Scrape an Ajax generated page

Discussion in 'PHP' started by 50inches, Apr 20, 2012.

  1. #1
    Hej,

    I am trying to scrape from this site:
    www.nelly.com/se/skor-kvinna/skor/festskor/

    Initially there is no probelm, but because there are many products I would like to be able to scrape all the paginated products. When I click on for example page 3 in the pagination, the link looks like this:
    http://nelly.com/se/skor-kvinna/skor/festskor/#page=3&hits=36&sort=&imgs=4

    This looks like there is there is some Ajax or javascript being ran in the background.

    I am using Simple HTML DOM class in PHP.

    Does anybody have any experience with this?
    Thanks in advance.
     
    50inches, Apr 20, 2012 IP
  2. PoPSiCLe

    PoPSiCLe Illustrious Member

    Messages:
    4,623
    Likes Received:
    725
    Best Answers:
    152
    Trophy Points:
    470
    #2
    Can't you just loop through the url? If it's as simple as #page=3/4/5 etc. why not just loop and pull info from each url?
     
    PoPSiCLe, Apr 20, 2012 IP
  3. 50inches

    50inches Greenhorn

    Messages:
    16
    Likes Received:
    1
    Best Answers:
    0
    Trophy Points:
    13
    #3
    That's what I thought initially aswell. But apparently I can't scrape any of those paginated sites.

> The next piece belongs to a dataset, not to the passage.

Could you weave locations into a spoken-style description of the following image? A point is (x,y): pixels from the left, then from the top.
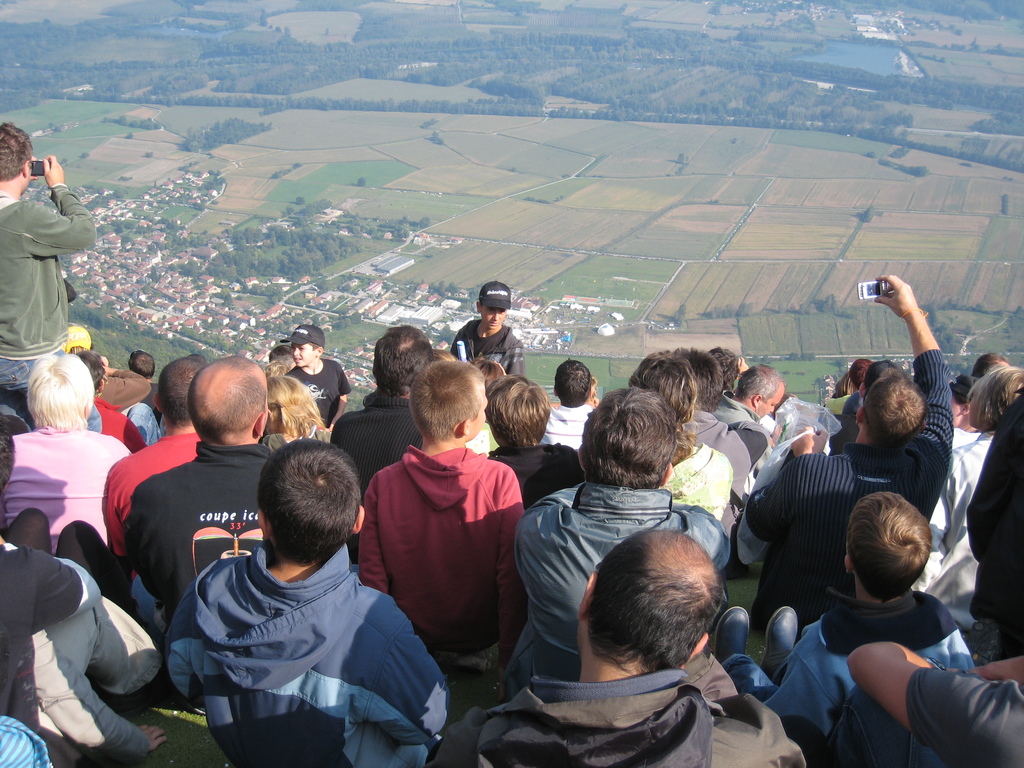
In this image there we can see there are most of the people (962,707) are sitting, and some of them are taking picture.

When I try to for example scrape page 4, it only gives me the results for page 1. The same for all the other pages aswell.
     
    50inches, Apr 20, 2012 IP
  4. Arttu

    Arttu Member

    Messages:
    139
    Likes Received:
    2
    Best Answers:
    8
    Trophy Points:
    40
    #4
    That's because anything after the # character wont be send to the server.

    Since they have made their code so hard to read, I suggest that you get live http headers plugin for firefox or something similar and find the query that gets the next page.
     
    Arttu, Apr 21, 2012 IP